Der Verfassungsgerichtshof wies die Bedenken am 28. Juni 2017 ab. Zwar verbietet der Gleichheitsgrundsatz sachlich nicht begründbare Regelungen. Innerhalb dieser Schranken ist der Gesetzgeber aber – wie auch der Europäische Gerichtshof für Menschenrechte im Zusammenhang mit gesetzlichen Mietzinsbeschränkungen mehrfach ausgeführt hat – frei, seine politischen Zielvorstellungen zu verfolgen. Mit der Festsetzung der Richtwerte hat der Gesetzgeber seinen rechtspolitischen Gestaltungsspielraum nicht überschritten.

Es widerspricht nicht dem Gleichheitsgrundsatz und anderen Vorgaben der Verfassung, dass das Richtwertgesetz je nach Bundesland verschiedene Richtwerte vorsieht und die Vermieter damit unterschiedlich belastet. Unterschiedlich hohe Richtwerte sind auch dann nicht unsachlich, wenn die Richtwerte in verschiedenen Bundesländern Baukosten und Marktverhältnisse nicht proportional spiegeln: „Der Gleichheitsgrundsatz zwingt zu keiner Regelung, die für Vermieter in Bezug auf die Mietzinsbegrenzung in allen Ländern eine gleichmäßige Belastung schafft.“

Auch der vergleichsweise niedrige Richtwert für das Land Wien ist nicht unsachlich: „So vermögen insbesondere die Wohnungssituation im Land Wien im Allgemeinen und die stärkere Angewiesenheit der Bevölkerung auf erschwinglichen Wohnraum sowie die vergleichsweise hohe Miet- bzw. niedrige Eigentumsquote im Besonderen eine abweichende Behandlung innerhalb der Grenzen der Sachlichkeit zu rechtfertigen.“

Die im öffentlichen Interesse des leistbaren Wohnens zulässige Belastung der Vermieter ist auch nicht unverhältnismäßig. Dies würde etwa dann zutreffen, wenn die Vermieter angesichts der Mietpreise nicht mehr in der Lage wären, ihr Eigentum angemessen zu erhalten. Die Antragsteller haben eine entsprechende Behauptung allerdings weder näher ausgeführt „noch deckt sich eine solche Annahme mit der allgemeinen Lebenserfahrung“.

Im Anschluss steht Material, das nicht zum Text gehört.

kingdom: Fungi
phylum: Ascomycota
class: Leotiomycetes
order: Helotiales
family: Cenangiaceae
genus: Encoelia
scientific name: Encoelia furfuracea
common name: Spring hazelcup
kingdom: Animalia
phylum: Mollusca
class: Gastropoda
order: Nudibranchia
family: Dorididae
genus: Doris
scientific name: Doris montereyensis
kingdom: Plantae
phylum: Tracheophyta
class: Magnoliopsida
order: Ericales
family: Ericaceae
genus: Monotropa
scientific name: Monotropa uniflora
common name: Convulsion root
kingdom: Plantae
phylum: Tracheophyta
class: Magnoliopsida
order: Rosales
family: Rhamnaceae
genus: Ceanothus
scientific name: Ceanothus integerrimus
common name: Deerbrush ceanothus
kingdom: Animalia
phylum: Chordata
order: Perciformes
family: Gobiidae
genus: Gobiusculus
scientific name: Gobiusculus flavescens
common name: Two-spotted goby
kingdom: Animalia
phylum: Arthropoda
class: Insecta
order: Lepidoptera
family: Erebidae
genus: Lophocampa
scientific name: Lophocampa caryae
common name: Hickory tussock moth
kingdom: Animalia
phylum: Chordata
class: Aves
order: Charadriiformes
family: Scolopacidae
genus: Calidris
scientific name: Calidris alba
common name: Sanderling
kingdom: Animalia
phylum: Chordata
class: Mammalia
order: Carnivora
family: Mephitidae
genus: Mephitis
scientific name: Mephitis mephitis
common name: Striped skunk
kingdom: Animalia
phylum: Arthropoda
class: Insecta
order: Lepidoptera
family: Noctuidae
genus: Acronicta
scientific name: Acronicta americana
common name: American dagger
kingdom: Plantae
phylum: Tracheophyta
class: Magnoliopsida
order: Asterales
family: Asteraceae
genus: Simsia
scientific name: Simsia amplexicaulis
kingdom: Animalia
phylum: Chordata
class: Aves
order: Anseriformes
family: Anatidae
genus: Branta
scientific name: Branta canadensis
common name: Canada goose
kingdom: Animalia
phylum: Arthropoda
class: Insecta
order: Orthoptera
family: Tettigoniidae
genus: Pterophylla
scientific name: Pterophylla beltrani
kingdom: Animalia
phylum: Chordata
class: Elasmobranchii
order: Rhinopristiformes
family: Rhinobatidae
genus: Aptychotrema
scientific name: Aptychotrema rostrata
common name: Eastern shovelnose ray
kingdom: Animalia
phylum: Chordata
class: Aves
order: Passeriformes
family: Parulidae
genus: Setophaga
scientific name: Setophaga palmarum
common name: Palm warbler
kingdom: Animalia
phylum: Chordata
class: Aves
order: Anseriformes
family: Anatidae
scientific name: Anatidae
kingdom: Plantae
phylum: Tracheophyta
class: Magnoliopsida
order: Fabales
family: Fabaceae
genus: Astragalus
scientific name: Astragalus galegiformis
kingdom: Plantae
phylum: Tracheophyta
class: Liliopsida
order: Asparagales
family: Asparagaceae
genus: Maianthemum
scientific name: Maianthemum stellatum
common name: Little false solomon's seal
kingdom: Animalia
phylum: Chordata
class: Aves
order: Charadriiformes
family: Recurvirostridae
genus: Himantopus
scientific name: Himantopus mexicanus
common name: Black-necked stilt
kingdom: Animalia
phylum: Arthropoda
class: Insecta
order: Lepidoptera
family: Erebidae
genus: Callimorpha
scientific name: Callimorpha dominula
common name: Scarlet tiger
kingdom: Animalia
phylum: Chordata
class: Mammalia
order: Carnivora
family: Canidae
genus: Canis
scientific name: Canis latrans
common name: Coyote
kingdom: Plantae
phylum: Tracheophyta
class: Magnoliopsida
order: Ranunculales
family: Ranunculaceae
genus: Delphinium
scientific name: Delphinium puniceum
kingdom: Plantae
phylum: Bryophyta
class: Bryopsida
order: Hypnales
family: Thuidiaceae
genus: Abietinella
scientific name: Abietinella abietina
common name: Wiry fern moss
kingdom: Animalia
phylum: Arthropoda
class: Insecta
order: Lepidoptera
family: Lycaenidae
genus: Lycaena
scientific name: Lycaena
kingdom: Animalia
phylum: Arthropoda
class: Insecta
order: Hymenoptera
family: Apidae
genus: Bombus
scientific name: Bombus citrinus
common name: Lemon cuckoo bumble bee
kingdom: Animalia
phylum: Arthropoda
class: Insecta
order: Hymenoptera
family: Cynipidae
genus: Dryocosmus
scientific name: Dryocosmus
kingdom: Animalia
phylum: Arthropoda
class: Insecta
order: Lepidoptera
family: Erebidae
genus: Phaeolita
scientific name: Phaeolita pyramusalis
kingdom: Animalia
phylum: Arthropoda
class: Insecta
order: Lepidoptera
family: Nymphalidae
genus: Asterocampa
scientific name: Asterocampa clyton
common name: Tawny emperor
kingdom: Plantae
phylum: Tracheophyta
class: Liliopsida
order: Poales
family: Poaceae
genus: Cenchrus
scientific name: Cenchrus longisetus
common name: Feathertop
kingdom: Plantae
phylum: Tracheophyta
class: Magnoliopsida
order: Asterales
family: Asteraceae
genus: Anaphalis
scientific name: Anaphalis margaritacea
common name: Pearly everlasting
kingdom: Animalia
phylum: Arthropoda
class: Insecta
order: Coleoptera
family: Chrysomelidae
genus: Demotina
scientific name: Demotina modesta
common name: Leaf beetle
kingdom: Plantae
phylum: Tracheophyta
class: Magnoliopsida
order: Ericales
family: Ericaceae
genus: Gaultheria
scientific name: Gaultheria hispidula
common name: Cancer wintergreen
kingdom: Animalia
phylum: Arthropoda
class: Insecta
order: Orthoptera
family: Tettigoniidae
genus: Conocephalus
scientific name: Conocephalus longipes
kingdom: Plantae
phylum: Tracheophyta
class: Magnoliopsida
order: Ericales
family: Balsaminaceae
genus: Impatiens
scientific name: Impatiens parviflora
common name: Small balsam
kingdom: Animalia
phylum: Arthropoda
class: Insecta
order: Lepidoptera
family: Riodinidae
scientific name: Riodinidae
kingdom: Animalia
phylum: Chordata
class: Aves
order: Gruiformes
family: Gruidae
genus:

Gegenstand eines weiteren Antrages war die Stichtagsregelung für die (Voll-)Anwendung des Mietrechts im Fall von Wohnungseigentum. Der Gerichtshof stellt fest, dass die Festlegung eines Stichtags in den rechtspolitischen Gestaltungsspielraum des Gesetzgebers falle, solange die Regelung nicht unsachlich ist.

Konkret besagt das Mietrechtsgesetz, dass Mietobjekte, die im Wohnungseigentum stehen, sofern sie in Gebäuden gelegen sind, die aufgrund einer nach dem 8. Mai 1945 (Ende des Zweiten Weltkrieges) erlassenen Baubewilligung errichtet wurden, u.a. nicht unter die Richtwertregelung fallen. Der Gerichtshof hält diese Regelung für sachlich gerechtfertigt, auch weil damit die Schaffung von Wohnraum im Rahmen des Wiederaufbaus nach dem Zweiten Weltkrieg honoriert werden sollte. Außerdem stehen dem durch den Richtwert begrenzten Mietzins im Vollanwendungsbereich des Mietrechtsgesetzes auch eingeschränkte Erhaltungspflichten des Vermieters gegenüber.

Anlass für die Verfahren waren jeweils Entscheidungen von Bezirksgerichten, in denen Mietern eine Herabsetzung des Mietzinses zugesprochen wurde. Aus Anlass von Rekursen gegen diese Sachbeschlüsse haben die Vermieter jeweils auch die Aufhebung von Teilen des Mietrechts- sowie des Richtwertgesetzes begehrt.